A propos de l'auteur
Rédactrice en chef de Menora.info, journaliste. Couvre l’actualité d’Israël et du Proche-Orient pour les médias de langue française. Auteur de nombreux reportages et enquêtes sur les sociétés israélienne et palestinienne.

Fin 2017, l’ancienne présidente de la Cour Suprême israélienne avait remis aux présidents de l’Etat et de la Knesset les conclusions de la commission chargée de réfléchir à une modernisation de la propagande électorale, pour l’adapter aux nouvelles technologies de communication.

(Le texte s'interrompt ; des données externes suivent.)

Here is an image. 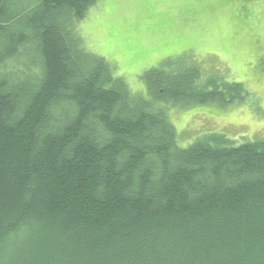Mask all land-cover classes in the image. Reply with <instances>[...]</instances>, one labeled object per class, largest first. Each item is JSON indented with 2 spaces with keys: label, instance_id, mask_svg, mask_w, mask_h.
Returning <instances> with one entry per match:
<instances>
[{
  "label": "trees",
  "instance_id": "obj_1",
  "mask_svg": "<svg viewBox=\"0 0 264 264\" xmlns=\"http://www.w3.org/2000/svg\"><path fill=\"white\" fill-rule=\"evenodd\" d=\"M96 0H0V264H264V135L177 143L157 99L231 101L194 64L130 91L76 21Z\"/></svg>",
  "mask_w": 264,
  "mask_h": 264
},
{
  "label": "rangeland",
  "instance_id": "obj_2",
  "mask_svg": "<svg viewBox=\"0 0 264 264\" xmlns=\"http://www.w3.org/2000/svg\"><path fill=\"white\" fill-rule=\"evenodd\" d=\"M75 31L135 94L147 95L143 72L160 62L243 85V97L223 103L157 99L178 145L213 131L235 142L264 135V0H96Z\"/></svg>",
  "mask_w": 264,
  "mask_h": 264
}]
</instances>
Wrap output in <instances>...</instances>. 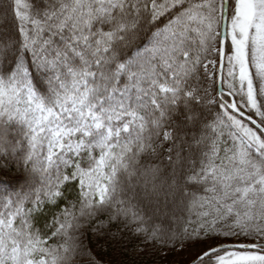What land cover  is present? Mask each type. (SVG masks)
I'll return each mask as SVG.
<instances>
[{"label":"snow or ice","instance_id":"snow-or-ice-1","mask_svg":"<svg viewBox=\"0 0 264 264\" xmlns=\"http://www.w3.org/2000/svg\"><path fill=\"white\" fill-rule=\"evenodd\" d=\"M0 264H264V0H0Z\"/></svg>","mask_w":264,"mask_h":264},{"label":"trees","instance_id":"trees-1","mask_svg":"<svg viewBox=\"0 0 264 264\" xmlns=\"http://www.w3.org/2000/svg\"><path fill=\"white\" fill-rule=\"evenodd\" d=\"M98 251L101 254V257L104 260H120L123 259V257L120 255L119 252L114 251L112 247H110L108 244H104L103 241L101 242V247L98 249ZM107 253V255H105Z\"/></svg>","mask_w":264,"mask_h":264}]
</instances>
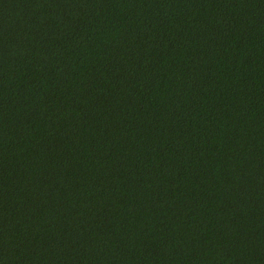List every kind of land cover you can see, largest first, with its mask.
Listing matches in <instances>:
<instances>
[{
    "label": "trees",
    "instance_id": "1",
    "mask_svg": "<svg viewBox=\"0 0 264 264\" xmlns=\"http://www.w3.org/2000/svg\"><path fill=\"white\" fill-rule=\"evenodd\" d=\"M0 264H264V0H0Z\"/></svg>",
    "mask_w": 264,
    "mask_h": 264
}]
</instances>
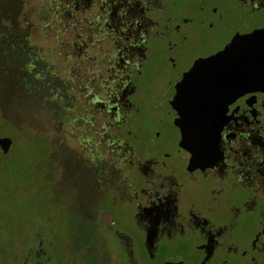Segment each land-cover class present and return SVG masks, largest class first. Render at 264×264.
<instances>
[{"label": "flooded vegetation", "instance_id": "obj_1", "mask_svg": "<svg viewBox=\"0 0 264 264\" xmlns=\"http://www.w3.org/2000/svg\"><path fill=\"white\" fill-rule=\"evenodd\" d=\"M35 1L21 74L52 116L67 105L56 139L93 182L81 216L121 264H264V0ZM225 46L182 145L179 80ZM49 245L35 235L13 264H58Z\"/></svg>", "mask_w": 264, "mask_h": 264}, {"label": "rangeland", "instance_id": "obj_2", "mask_svg": "<svg viewBox=\"0 0 264 264\" xmlns=\"http://www.w3.org/2000/svg\"><path fill=\"white\" fill-rule=\"evenodd\" d=\"M36 5L35 0H0V135L11 138L8 150H0V264H13L12 253L32 246L35 235L49 241L58 264H111L109 254L115 256L112 264H121L116 239L95 231L81 216L86 211L78 200L88 198L93 182L84 165L56 139V124H61V137L70 123L68 115L56 117L59 107L67 105L57 92L55 96L44 87L46 95L63 105L52 116L32 88L30 76L21 74L19 64L26 63L21 57L33 60L39 54V44L31 45L37 47L33 54L23 48L22 27L31 22L38 29L31 13ZM8 59L17 65L12 67ZM127 209L119 206L116 211L123 214Z\"/></svg>", "mask_w": 264, "mask_h": 264}, {"label": "water", "instance_id": "obj_3", "mask_svg": "<svg viewBox=\"0 0 264 264\" xmlns=\"http://www.w3.org/2000/svg\"><path fill=\"white\" fill-rule=\"evenodd\" d=\"M228 51L226 46L218 53H214L202 60H196L189 70L183 75L179 80L176 93L171 100L173 107L178 111L179 116L176 121V124L180 130L179 143L186 145L187 141V132L196 128L197 125V116L199 113V108L196 106L197 101L200 99V93L202 88L200 81L203 75L201 70H204L201 65L208 61H216L220 59V55L225 54ZM219 57V58H218ZM208 75L204 77L207 78ZM11 144V138L8 135H0V150L2 153H5ZM170 262H164L163 264H168Z\"/></svg>", "mask_w": 264, "mask_h": 264}]
</instances>
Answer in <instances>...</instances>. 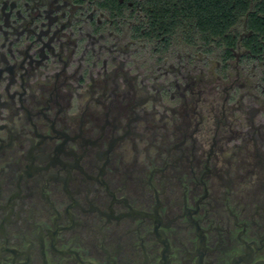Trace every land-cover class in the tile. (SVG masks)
<instances>
[{
  "label": "flooded vegetation",
  "instance_id": "obj_1",
  "mask_svg": "<svg viewBox=\"0 0 264 264\" xmlns=\"http://www.w3.org/2000/svg\"><path fill=\"white\" fill-rule=\"evenodd\" d=\"M262 3L0 0V264H264Z\"/></svg>",
  "mask_w": 264,
  "mask_h": 264
},
{
  "label": "trees",
  "instance_id": "obj_2",
  "mask_svg": "<svg viewBox=\"0 0 264 264\" xmlns=\"http://www.w3.org/2000/svg\"><path fill=\"white\" fill-rule=\"evenodd\" d=\"M156 5L155 9L162 8L169 11L175 9L177 11L183 10L184 18L189 17L191 20L194 18L193 13L195 11V3L200 5L201 16L206 20L218 19L217 13L221 10L224 11V4L227 0H151ZM234 0H231L233 2ZM240 0H237L239 2ZM264 7V0H263ZM163 6V7H161ZM223 18V15L221 16Z\"/></svg>",
  "mask_w": 264,
  "mask_h": 264
}]
</instances>
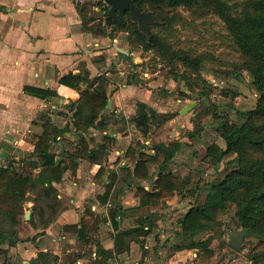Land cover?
<instances>
[{
    "label": "crops",
    "instance_id": "1",
    "mask_svg": "<svg viewBox=\"0 0 264 264\" xmlns=\"http://www.w3.org/2000/svg\"><path fill=\"white\" fill-rule=\"evenodd\" d=\"M78 2L0 0V165L24 164L46 120L59 128L67 125L50 148L65 160L76 149L80 135L88 141L89 149L103 142L105 135L112 138L101 159L78 157L74 171L66 168L59 181H52L61 205L56 213L46 215L48 222L42 223L38 214L34 223L29 220L31 197L24 200L23 211L15 220L0 215V264H223L218 259L200 260V246L173 245L179 219L200 190H195L192 198L190 185L181 193L174 190L160 198L143 194V190L157 189L154 180L159 170L179 177L187 173L183 158L186 153L192 155L188 152L191 139L179 133L184 127L189 129V124L172 114L167 122L176 130L170 131V140L153 135L159 123L155 114L173 107V102L160 98L154 87L141 85L139 79L128 80L131 62L136 61L130 57L132 51L117 37L85 28ZM69 72L87 73L88 81H80L78 87L61 83L59 78ZM100 75L108 79L110 104L102 110V120L98 122L101 115L95 120L96 125L77 129L73 123L75 105ZM28 87L48 92L39 95ZM138 103L144 104L145 132L134 119ZM188 104H181L177 114ZM172 139L180 145L171 159L163 161L155 144H169ZM133 145L135 155L127 156V148ZM140 151L154 154L156 161H146L136 175ZM81 218L82 236L78 235ZM141 221L149 224L144 225L145 229L149 226L147 233L130 231ZM66 225H76V229ZM125 230L133 237H125L116 248L115 237Z\"/></svg>",
    "mask_w": 264,
    "mask_h": 264
},
{
    "label": "trees",
    "instance_id": "2",
    "mask_svg": "<svg viewBox=\"0 0 264 264\" xmlns=\"http://www.w3.org/2000/svg\"><path fill=\"white\" fill-rule=\"evenodd\" d=\"M134 2L142 10H149L158 17L157 20L148 23V33L138 28L137 21L130 17L128 10L118 11L123 18V22H118L108 14L107 9L105 20L106 23L113 24L120 29H129L130 35L132 34L134 40L145 49L153 47L166 49L162 37L153 31L152 27L163 26L170 22L171 18L164 13L167 8L197 5L212 8L231 32L242 53L243 65L251 72L252 83L259 92L255 107L243 113L244 120L241 123L224 124L225 128L221 133L224 138V146L211 143L206 147L207 154L215 159L230 152H236L239 159L238 165L221 179L208 182V191L203 198L199 195L200 192L197 193L195 202L179 219L180 229L174 236V247L201 246L202 230H205L204 228L209 225L208 222L219 223L214 216L215 212L217 209L226 210L229 202H234L236 206L235 215L240 223L238 231H242L244 235L252 232L259 234L262 236L261 242L264 243V0H244L237 11H233L232 5L224 0H134ZM77 7L83 16L84 27L94 33H104L105 35V32L98 29L102 28L100 24L88 26L90 21L85 14V5L78 2ZM109 36L112 35L109 34ZM165 53L173 56L186 67L197 69L201 65L200 55L192 56L185 50L172 51L169 47ZM86 74L69 72L62 75L59 81L71 87H78L80 81H88ZM96 80L95 86L90 85V88L82 92L80 101L76 105L75 102H72V105H75L73 123L77 129L86 130L89 125H96L103 118L102 110L105 109L108 101V79L106 76L100 75L96 77ZM128 80L137 81L138 79L130 75ZM28 89L39 95L48 92L37 88L28 87ZM155 115H158L160 120L162 114ZM99 116L98 122L95 123ZM134 119L137 125H142L141 129L145 132L146 118L143 103H138ZM156 122L158 121L156 120ZM43 127V132L34 142V148L24 164L15 166L10 162L7 165H0V215L6 214L12 220L22 213L24 200L31 197L34 202L31 206L32 214L29 220L34 223V217L38 214L42 223L48 222L50 218L46 215L49 213L53 215L61 205L57 200L52 181H59L66 168H71L74 171L76 168L75 159L78 157H87L90 160L101 159L112 139L105 135L103 142H99L94 148L89 149L88 141L83 135H80L79 144L75 145L76 149L70 153L68 160H65L63 157H56L50 148L51 141L56 140V136L62 134L67 125L59 128L46 120ZM179 145L178 140L169 144L159 142L155 144L154 149L163 155V161H167L174 156ZM126 153L127 156L135 155L136 146H129ZM130 159L134 158L130 156ZM148 160L156 161L155 155L140 151L139 158L135 160L134 173L136 175H139V169L144 168L145 162ZM145 176L148 177V174ZM187 182L186 177H179L171 171L159 170L154 180L157 189L154 191L143 190V194L146 197L160 198L171 195L174 190L181 193L188 186ZM199 188L198 183L196 190ZM29 192H33L34 195L30 196ZM115 208L117 207L115 206ZM139 223L137 228L130 229V231L147 233L149 226L145 229L144 225L149 224L144 221ZM65 227L76 229V225H66ZM83 228L84 220L81 218L78 235H83ZM127 236L133 237V234L125 230L116 235V248ZM227 245L230 246L228 241ZM41 255L43 253L38 256ZM252 264H264V252L254 254Z\"/></svg>",
    "mask_w": 264,
    "mask_h": 264
},
{
    "label": "rangeland",
    "instance_id": "3",
    "mask_svg": "<svg viewBox=\"0 0 264 264\" xmlns=\"http://www.w3.org/2000/svg\"><path fill=\"white\" fill-rule=\"evenodd\" d=\"M78 1L86 7L85 14L90 21L88 26L100 24L102 28L98 29L105 32V35L117 37L118 41L125 43L126 48L132 51L130 57H135L136 61L131 59L130 75L139 79L141 85L154 87V92H158L159 97H165L166 102L169 100V104L172 105L173 102V107L168 105L169 108L162 113L160 120L155 115V121L159 123L156 124L153 135L170 140V131L176 130L173 123L167 122L172 114L189 124V129L184 127L179 133L180 136L185 135L191 139L188 152L192 151L191 156L186 153L183 158L187 173L182 178L186 177L191 186L189 198L194 196L198 183L199 195L203 198L208 191L207 183L221 179L237 167L239 160L236 152L215 159L207 154L206 147L211 143L223 147L224 138L221 133L225 125L241 123L244 120L243 113L254 108L259 97V92L252 83V74L243 65L242 53L226 24L212 8L203 5L167 8L164 13L171 18L170 22L152 27L162 37L166 49H145L134 40L129 29H120L106 23L105 12L109 7L107 0ZM224 1L232 5L233 11L239 10L244 2ZM168 47L172 51L185 50L192 56L200 55V67L192 69L184 66L165 53ZM168 89L170 91L166 94L162 92ZM192 101L194 104L191 107L181 115L177 114L181 104ZM194 202L193 199L191 203ZM235 208V203L229 202L226 210L217 209L214 216L219 223L208 222L209 225L202 230L200 260H220L223 264H252L253 255L264 252L262 236L253 232L244 235L241 249L236 250L227 245L229 235L240 228Z\"/></svg>",
    "mask_w": 264,
    "mask_h": 264
},
{
    "label": "water",
    "instance_id": "4",
    "mask_svg": "<svg viewBox=\"0 0 264 264\" xmlns=\"http://www.w3.org/2000/svg\"><path fill=\"white\" fill-rule=\"evenodd\" d=\"M109 3L108 14L114 17L118 22H123L122 16L118 13L124 10H128L130 17L137 21L138 28L146 33H148V23L157 20L158 17L149 10H142L137 6L134 0H107ZM119 50H122L118 47ZM111 99H108L107 106L110 104ZM194 104V101L190 102L188 105L184 106L180 113H184L189 107ZM30 211H26L25 218H28ZM244 239V233L242 231H235L231 233L228 237V244L236 250L241 249V244Z\"/></svg>",
    "mask_w": 264,
    "mask_h": 264
},
{
    "label": "built area",
    "instance_id": "5",
    "mask_svg": "<svg viewBox=\"0 0 264 264\" xmlns=\"http://www.w3.org/2000/svg\"><path fill=\"white\" fill-rule=\"evenodd\" d=\"M151 150H153V149H151Z\"/></svg>",
    "mask_w": 264,
    "mask_h": 264
}]
</instances>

C’est à ce jour la seule véritable étude qui ait été soumise aux institutions politiques israéliennes. La commission présidée par Dorit Beinisch était composée de deux spécialistes du droit constitutionnel et de trois anciens députés de différents courants politiques. Commandé par le président de la Commission électorale et le président israélien à l’issue du scrutin législatif de 2015, le rapport établi par la commission Beinisch a passé au crible la loi de 1959 portant sur les élections et les modes de propagande électorale. Un texte qui n’avait subi que quelques amendements cosmétiques à la fin des années 60 et dans les années 90, pour l’adapter à l’essor de la communication audiovisuelle, mais qui s’est retrouvé totalement inadapté pour répondre à la réalité de la communication numérique.

Transparence, liberté d’expression, égalité de chances pour les candidats et respect de la dignité humaine font partie des principes fondamentaux énoncés dans la loi de 1959. La Commission recommande d’en adapter les dispositions afin de les préserver.

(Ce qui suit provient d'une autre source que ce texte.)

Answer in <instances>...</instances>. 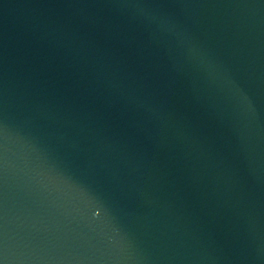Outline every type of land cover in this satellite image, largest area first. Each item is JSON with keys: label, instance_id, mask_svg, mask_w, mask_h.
I'll use <instances>...</instances> for the list:
<instances>
[{"label": "water", "instance_id": "1", "mask_svg": "<svg viewBox=\"0 0 264 264\" xmlns=\"http://www.w3.org/2000/svg\"><path fill=\"white\" fill-rule=\"evenodd\" d=\"M0 264H264V0H0Z\"/></svg>", "mask_w": 264, "mask_h": 264}]
</instances>
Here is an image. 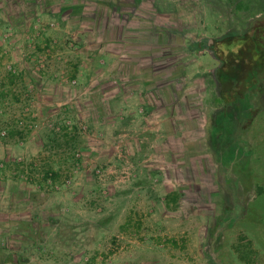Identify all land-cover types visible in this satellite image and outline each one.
I'll return each mask as SVG.
<instances>
[{
	"label": "rangeland",
	"instance_id": "rangeland-1",
	"mask_svg": "<svg viewBox=\"0 0 264 264\" xmlns=\"http://www.w3.org/2000/svg\"><path fill=\"white\" fill-rule=\"evenodd\" d=\"M8 1L0 0V264H264V71L245 114L220 103L223 89L211 82L214 40L248 24L215 0H190L185 23L196 29L186 38L204 50L200 85L185 91L200 97V114H140L130 100L137 115L118 106L105 122L98 79L87 78L101 74L98 63L82 60L97 35L74 19L41 23L27 0ZM258 19L264 10L246 23ZM53 33L63 48L40 53ZM169 52L164 63L179 54ZM69 55L79 70L66 67ZM227 113L235 123L220 122ZM50 166L57 175L46 178Z\"/></svg>",
	"mask_w": 264,
	"mask_h": 264
},
{
	"label": "crops",
	"instance_id": "crops-1",
	"mask_svg": "<svg viewBox=\"0 0 264 264\" xmlns=\"http://www.w3.org/2000/svg\"><path fill=\"white\" fill-rule=\"evenodd\" d=\"M25 1L22 0L21 3ZM27 1L25 3L33 6L31 11L34 12L36 21L50 22L54 26L60 25L54 20H61L63 24V21L70 22L74 19L82 26L79 32L84 30L87 34L94 33L99 38L97 45L89 44L83 48V51L88 53L82 60L89 64L88 66L92 61L98 63V71L101 74L94 76V72L97 71L94 68V72L88 73L87 78L91 81L98 79L97 96L102 104L99 112L104 118L111 115L118 106L119 114H125L127 117L137 115L134 108L129 107L130 100L138 101L140 114L181 116L186 115L188 110L193 114L199 113L197 99L200 97L196 93L187 94L185 91L188 83L200 85L198 73L202 68L198 63L197 53L185 41L188 39L186 31L196 29L188 27L185 23L183 12L190 7V0ZM24 14L29 18V12ZM24 14L20 12L19 18L25 19ZM41 28L43 29V26ZM63 32L69 36L77 35L76 32L64 29H59L55 33L63 35ZM55 33L41 41L42 44L37 48L41 50L40 53H45L43 48L46 46L53 48V52L63 48L62 44L56 48L52 46L54 36L58 35ZM181 36L184 37L182 44L176 39ZM172 37H175L173 44ZM172 48L177 49L179 54L174 60H169L171 55L169 51ZM24 50L25 48L23 52ZM165 51L169 55L166 56L168 61L164 63ZM62 52L67 53L64 49ZM189 54L192 55L190 59ZM77 60H74L73 55H69L70 63L66 67L70 72L73 69L74 72L79 70L80 62ZM65 61L67 62V59ZM19 65L25 74L24 79H28L27 69L30 64L24 59V63ZM136 91H140L138 95Z\"/></svg>",
	"mask_w": 264,
	"mask_h": 264
},
{
	"label": "trees",
	"instance_id": "trees-1",
	"mask_svg": "<svg viewBox=\"0 0 264 264\" xmlns=\"http://www.w3.org/2000/svg\"><path fill=\"white\" fill-rule=\"evenodd\" d=\"M206 1L212 3V0ZM215 2L232 8L234 10H232L233 13L237 14L238 23L245 22V24H248L246 30L242 28L233 29L222 36L221 39L214 40V44L210 48L213 52V57L220 62L219 68L215 71L216 79H211L213 87H217V81L223 89L218 101L223 103V105L225 104V106L233 105L241 114H245L253 110L251 93L259 88L260 75L264 71V23L262 22L264 19H258L252 23H246V20L250 15L254 16L257 11L264 10V0H215ZM185 41L196 53L204 50L203 45H201L202 42L193 44L189 39ZM246 63L249 65V70L241 75L240 79H233V75L236 74L238 68L245 66ZM240 85H244L242 91L238 88ZM225 92H232V95L225 97ZM241 116L244 117L245 115ZM219 120L220 122L222 120L223 122L221 123L223 124H232L237 119H235L233 114L227 113L225 115L222 114ZM227 134L230 138L233 134V127L232 131L228 130ZM3 166H5V163H0V170H2ZM17 166L22 167V172H20L24 174L25 163L19 162ZM44 173L46 178H49V174L51 176L57 175V171L52 166ZM259 192H262L261 188ZM167 197L171 198L173 204L178 203L177 193H170ZM241 258L246 260L247 256L241 255Z\"/></svg>",
	"mask_w": 264,
	"mask_h": 264
}]
</instances>
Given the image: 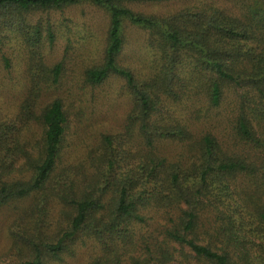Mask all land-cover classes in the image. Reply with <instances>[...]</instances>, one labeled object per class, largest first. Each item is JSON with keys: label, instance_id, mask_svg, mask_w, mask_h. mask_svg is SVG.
<instances>
[{"label": "trees", "instance_id": "obj_1", "mask_svg": "<svg viewBox=\"0 0 264 264\" xmlns=\"http://www.w3.org/2000/svg\"><path fill=\"white\" fill-rule=\"evenodd\" d=\"M168 1L0 0V60L13 66V45L29 83L18 107L0 113V208L28 202L12 231L19 264L61 262L80 239L100 249L88 264L180 255L264 264V8L256 1L233 16L182 0L191 3L157 15L127 5ZM83 3L109 17L102 62L85 81L123 78L131 108L122 129L73 158L64 100L38 106L43 85L61 77L62 63L46 60L58 34L52 14ZM126 24L145 30L156 53L146 78L120 63ZM49 216L58 233L44 230Z\"/></svg>", "mask_w": 264, "mask_h": 264}, {"label": "rangeland", "instance_id": "obj_2", "mask_svg": "<svg viewBox=\"0 0 264 264\" xmlns=\"http://www.w3.org/2000/svg\"><path fill=\"white\" fill-rule=\"evenodd\" d=\"M256 1L264 8V0L192 2L212 4L233 16H241L244 6L252 5ZM189 3L191 2L172 0L127 5L138 13L165 15ZM52 18L57 21L58 34L54 45L47 49L46 60L51 66L62 63L61 77L54 85H43L38 109L41 111L54 98L64 100L69 117L66 145L72 157L77 158L85 155L86 150L99 141L102 133H113L122 129L131 108V97L125 80L117 75H111L99 85H91L85 81L86 70L102 62L109 27L107 12L97 6L83 3L54 12ZM124 34L126 44L120 63L132 69L137 76L148 77L157 65L156 53L148 44V33L126 24ZM14 48L13 45L6 48L7 53L13 57V66L10 69H6L0 60V113L16 109L21 102V90H27L29 87L22 56L14 53ZM43 132L41 122H31L29 135L39 140ZM27 204L26 201H20L0 208V264H19L21 261V258L11 251L14 244L12 231ZM55 214L58 220L59 211L56 210ZM54 223L53 217L49 216L44 230L58 233L60 230H57ZM211 226L212 224L209 225ZM96 246L88 240L80 239L72 255H66L61 262L49 259L46 264H88L100 251ZM185 252L187 255L189 251L185 249ZM174 264L207 263L193 256L187 260L180 255Z\"/></svg>", "mask_w": 264, "mask_h": 264}]
</instances>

A l’ère des sites internet et de la communication numérique, les partis peuvent s’adresser directement et en permanence au public. L’interdiction de diffusion de contenu à caractère électoral sur les chaines de télévision et de radio durant les 60 jours qui précèdent le scrutin, devrait donc être abrogée.

Les médias, y compris ceux de l’internet devront accorder une couverture équilibrée permettant à l’ensemble des partis de s’exprimer. Le contenu des messages électoraux doit y rester libre de toute censure, sauf dans les cas extrêmes d’incitation au racisme ou à la violence.

La Commission recommande encore de supprimer toutes les dispositions archaïques qui font référence à des techniques de propagande totalement abandonnées, telles que les bannières accrochées à des avions ou à des bateaux, la diffusion de messages par haut-parleurs, ou… les défilés aux flambeaux.

La Commission Beinisch propose également de supprimer purement et simplement les interminables programmes de spots électoraux des partis à la radio et à la télévision, pour les remplacer par des rubriques de 4 minutes, dont disposera chaque liste pour diffuser son message.

En revanche, les partis en lice auront le droit d’acheter de l’espace de diffusion radio et télé pour leur publicité électorale.

La Commission souhaite en outre dépénaliser la propagande électorale et remplacer les sanctions pénales par des amendes et des interdictions de diffusion pour les contrevenants, sauf pour les cas extrêmes d’incitation au racisme ou à la violence. C’est la Commission électorale centrale qui aura compétence pour prononcer ces sanctions.

Les instituts de sondage devront se soumettre à des règles de transparence sur la publication de leurs enquêtes,  s’abstenir de toute forme de manipulation de l’opinion et  respecter un traitement équitable.

Enfin, la Commission Beinisch recommande une obligation de transparence pour toute communication à contenu électoral, quel qu’en soient le support et l’auteur, afin de ne pas laisser d’organismes autres que les partis politiques s’exprimer sans s’identifier.